Householder algorithm

  • Thread starter svishal03
  • Start date
  • Tags
    Algorithm
In summary, the conversation discusses the use of the Householder algorithm to convert a symmetric matrix into tridiagonal form, which is a way of representing the matrix as a product of factors. This is useful in finding eigenvalues of the matrix. The algorithm makes use of orthogonal transformations to create a similar matrix, which has the same eigenvalues as the original matrix. The concept of similar matrices and their representation as a product of factors is explained. The conversation also touches on the idea of changing coordinate systems.
  • #1
svishal03
129
1
Hi,

I need to write a code to convert a symmetic matrix into tridiagonal form and am planning to use the Householder algorithm.

I understand the mathematical steps.

Can anyone explain that when we are converting a matrix "A" into a tridiagonal form what does it physically indiacte?

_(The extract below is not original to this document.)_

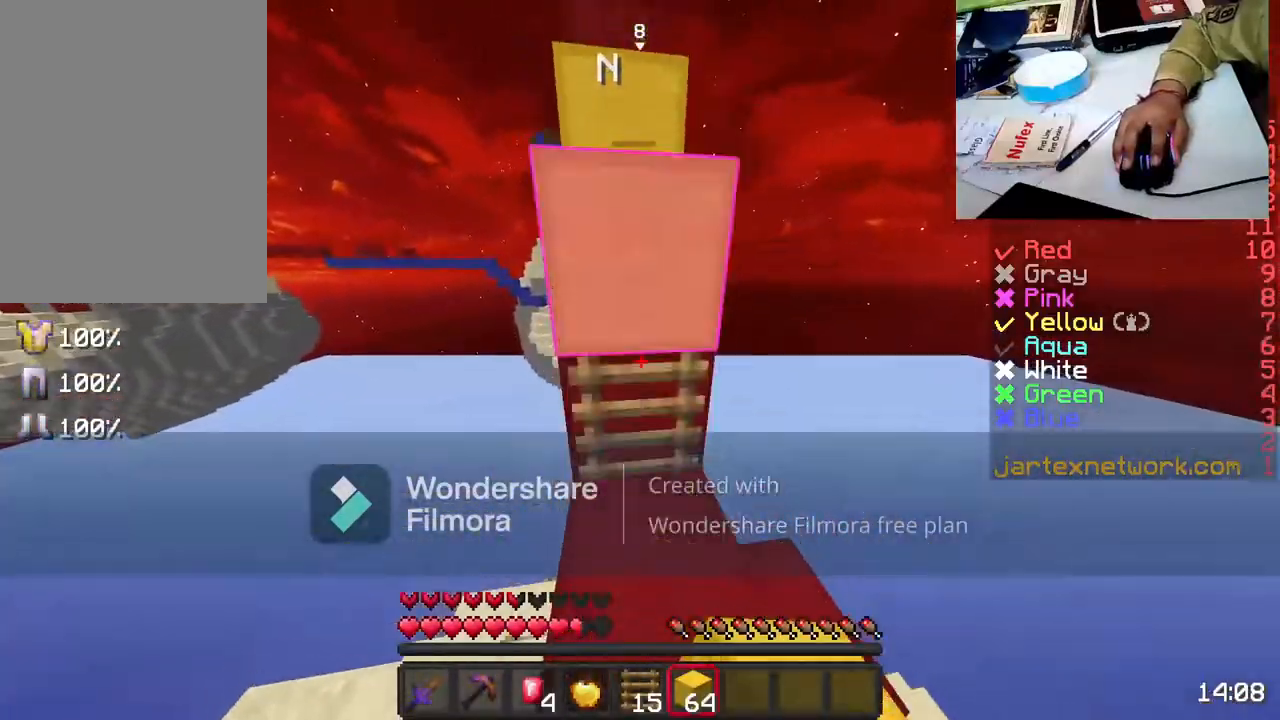
{"keys": ["space", "w"], "mouse": ["right"], "events": [[450, "mouse_right", "down"]]}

I mean what are doing? Is it that we are taking each column of the matrix i.e.a vector and making the necessary elements 0 so as to get a tridiagonal matrix which has non zero elements just along the principal diagonal and the first diagonal below this, and the first diagonal above the main diagonal.

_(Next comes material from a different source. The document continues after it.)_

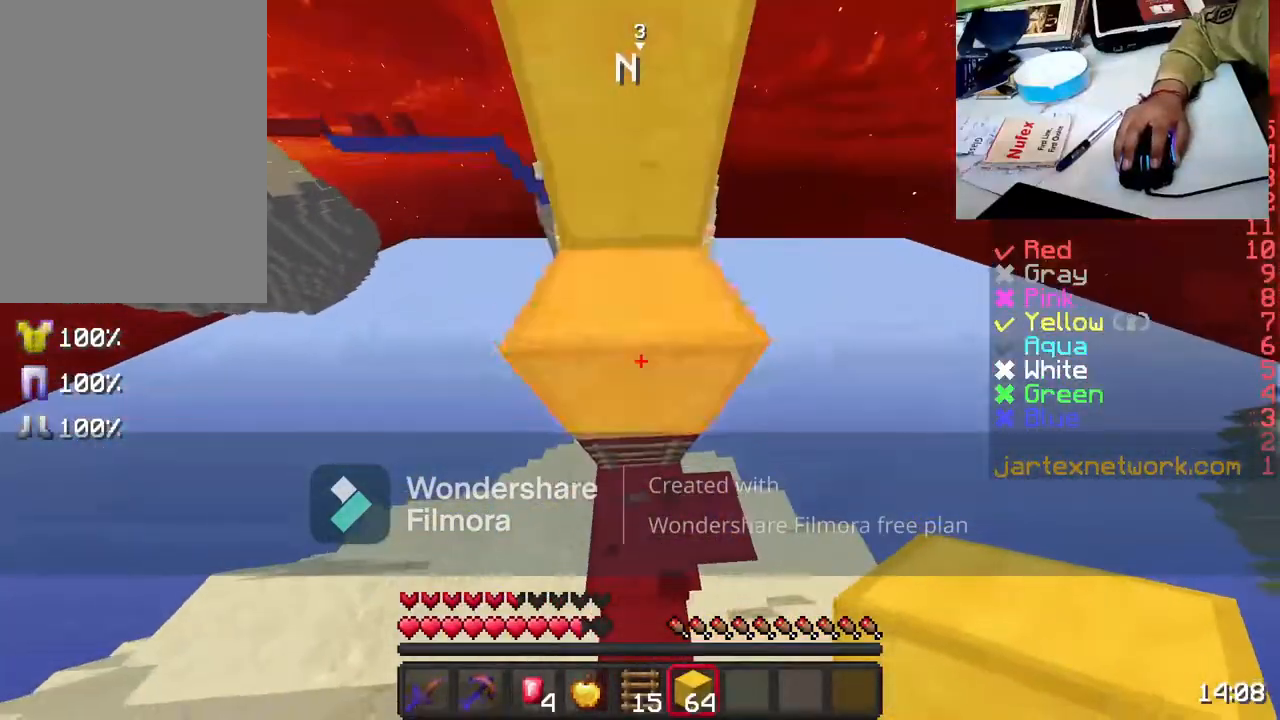
{"keys": ["space", "w"], "mouse": [], "events": [[50, "mouse_right", "up"]]}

I shall be grateful if someone puts it's point of view.

Vishal
 
Physics news on Phys.org
  • #2
You should begin by understanding that it is imprecise to say that the algorithm "converts" the matrix to tridiagonal form. If we merely wanted to "convert" the matrix to tridiagonal form, we could simply set all its non-tridiagonal entries to zero. Why are only certain procedures allowed for eliminating the non-tridiagonal entries? Doesn't the output of the algorithm give a way to represent the matrix as a product of factors, one of which is a matrix in tri-diagonal form?

As to why one wants to represent something as a product of factors, you could ask the same question in ordinary algebra. Why factor [itex] a^2 - b^2 [/itex] as [itex] (a+b)(a-b) [/itex]? There are a variety of situations where one representation is more convenient in another. In the case of the "QR" factorization, I think it is used in algorithms that find the eigenvalues of a matrix. The technicalities of that are a topic to be discussed after the Google blackout is over!
 
  • #3
Thanks a lot.

Actually, I have been looking in this explanation;

http://math.fullerton.edu/mathews/n2003/householdermod.html

As it explains, the Householder method is used to construct a similar symmetric triadiagonal matrix.

Now, similar matrices are those which posses several similar properties and one of the similar properties being that they possesses similar Eigen values (which is what I finally need).

In linear algebra, two n-by-n matrices A and B are called similar if

B= P^-1 A P


for some invertible n-by-n matrix P

Fianlly we get a final similar matrix at the end of of ( n-2)Householder orthogonal transformations.

I do not follow when you say;

Doesn't the output of the algorithm give a way to represent the matrix as a product of factors, one of which is a matrix in tri-diagonal form?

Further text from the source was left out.